Batani, Fellini non l’ ha mai conosciuto. Ma è come se fosse nato in un suo film. «I clienti», dice, «vanno trattati come dei signori, come dei sultani. Alla pensione Delia come al Grand Hotel. Rimini ha cominciato ad avere problemi quando i proprietari degli alberghi sono diventati più ricchi dei loro ospiti».
Il Grand Hotel, negli ultimi anni, s’ è riempito di russi arricchiti, un po’ cafoni, mance esagerate come la loro sicumera, Batani quasi cacciò via uno che fumava al ristorante maltrattando il cameriere che garbatamente gli ricordava il divieto. «Vorrei recuperare una clientela di classe». Vuole i sgnùr. Il suo slogan: Grand Hotel per grandi famiglie. Vuole i grandi imprenditori, i manager indaffarati che cercano un riposo di prestigio senza allontanarsi troppo dal consiglio d’ amministrazione.
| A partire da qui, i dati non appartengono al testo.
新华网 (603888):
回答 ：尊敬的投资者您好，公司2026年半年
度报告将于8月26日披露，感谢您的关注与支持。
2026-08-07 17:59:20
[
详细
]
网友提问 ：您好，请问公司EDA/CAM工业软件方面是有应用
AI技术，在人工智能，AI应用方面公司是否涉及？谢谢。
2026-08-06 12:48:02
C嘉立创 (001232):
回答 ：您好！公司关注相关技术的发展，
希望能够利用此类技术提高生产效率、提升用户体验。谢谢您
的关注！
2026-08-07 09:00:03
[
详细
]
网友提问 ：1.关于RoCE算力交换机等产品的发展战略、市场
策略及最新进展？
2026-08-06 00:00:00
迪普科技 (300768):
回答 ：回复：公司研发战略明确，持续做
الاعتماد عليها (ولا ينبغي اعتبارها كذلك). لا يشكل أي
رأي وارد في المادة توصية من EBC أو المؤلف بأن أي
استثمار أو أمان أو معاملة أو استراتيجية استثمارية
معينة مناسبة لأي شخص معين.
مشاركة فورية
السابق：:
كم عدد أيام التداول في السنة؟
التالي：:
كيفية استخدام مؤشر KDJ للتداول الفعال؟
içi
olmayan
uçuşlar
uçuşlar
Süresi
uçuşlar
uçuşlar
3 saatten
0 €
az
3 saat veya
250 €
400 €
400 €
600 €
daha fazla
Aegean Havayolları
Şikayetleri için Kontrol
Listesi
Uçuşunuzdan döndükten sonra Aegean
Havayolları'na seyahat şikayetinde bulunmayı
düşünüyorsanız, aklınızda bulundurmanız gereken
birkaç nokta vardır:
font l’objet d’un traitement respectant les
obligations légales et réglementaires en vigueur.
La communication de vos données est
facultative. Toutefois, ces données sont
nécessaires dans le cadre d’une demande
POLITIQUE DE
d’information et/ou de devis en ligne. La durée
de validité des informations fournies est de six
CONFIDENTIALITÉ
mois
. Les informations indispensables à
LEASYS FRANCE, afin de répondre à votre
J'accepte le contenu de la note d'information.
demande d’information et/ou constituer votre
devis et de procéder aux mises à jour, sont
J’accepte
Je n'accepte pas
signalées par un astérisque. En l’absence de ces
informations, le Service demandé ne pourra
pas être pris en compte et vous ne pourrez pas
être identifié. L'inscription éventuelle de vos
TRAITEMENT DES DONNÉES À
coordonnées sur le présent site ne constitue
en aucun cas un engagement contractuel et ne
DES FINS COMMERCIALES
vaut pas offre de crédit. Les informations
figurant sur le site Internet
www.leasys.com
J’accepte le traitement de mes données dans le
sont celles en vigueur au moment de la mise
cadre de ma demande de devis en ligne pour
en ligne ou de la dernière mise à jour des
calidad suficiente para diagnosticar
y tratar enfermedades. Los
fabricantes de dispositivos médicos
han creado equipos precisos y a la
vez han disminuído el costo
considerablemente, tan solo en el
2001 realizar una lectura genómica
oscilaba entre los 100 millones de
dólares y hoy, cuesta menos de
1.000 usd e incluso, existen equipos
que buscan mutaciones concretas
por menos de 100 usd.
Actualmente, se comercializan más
Vuole «i tedeschi, i miei cari tedeschi, i clienti ideali, mai una lamentela, grandi abbracci». Vuole il ritorno degli anni d’ oro della Riviera. La parola d’ ordine della Rimini del nuovo millennio, “de-stagionalizzare”, ossia riempire gli alberghi anche d’ inverno, con le fiere, i convegni, i congressi, Batani la capisce ma non la gradisce poi tanto. «La vera “stagione” è sempre stata una sola, l’ estate, la stagione dei bagni.
Se non curi l’ estate, non avrai l’ inverno», dice come la formica della favola, «e il Grand Hotel da un secolo è il più grande simbolo dell’ estate che sia mai esistito». Fino al 1968 apriva solo novanta giorni l’ anno, da giugno a settembre. Dopo, è caduto in tentazione. Quel “centro congressi” costruito nel ’92 mutilando il parco. Quel night club nei seminterrati, Lady Godiva, che del mare si fa un baffo, potrebbe stare anche a Courmayeur. Ma l’ immagine del Grand Hotel erano i tendoni a strisce sulla spiaggia, gli abiti di lino bianco, le sedie di vimini sulla grande terrazza, i cappelli di paglia e le cannucce da passeggio. Ha vissuto cento estati e non ha ancora conosciuto il suo autunno. Fu sicuramente per non disturbare “la stagione” che il Maestro, a cui il Grand piaceva anche d’ inverno, chiuso e immerso in una bambagia di nebbia, lasciò questo mondo nel mese piovoso, un 31 ottobre. Le tende di tulle della suite 135, quel giorno, furono viste agitarsi fuori dalle finestre aperte, come in un saluto.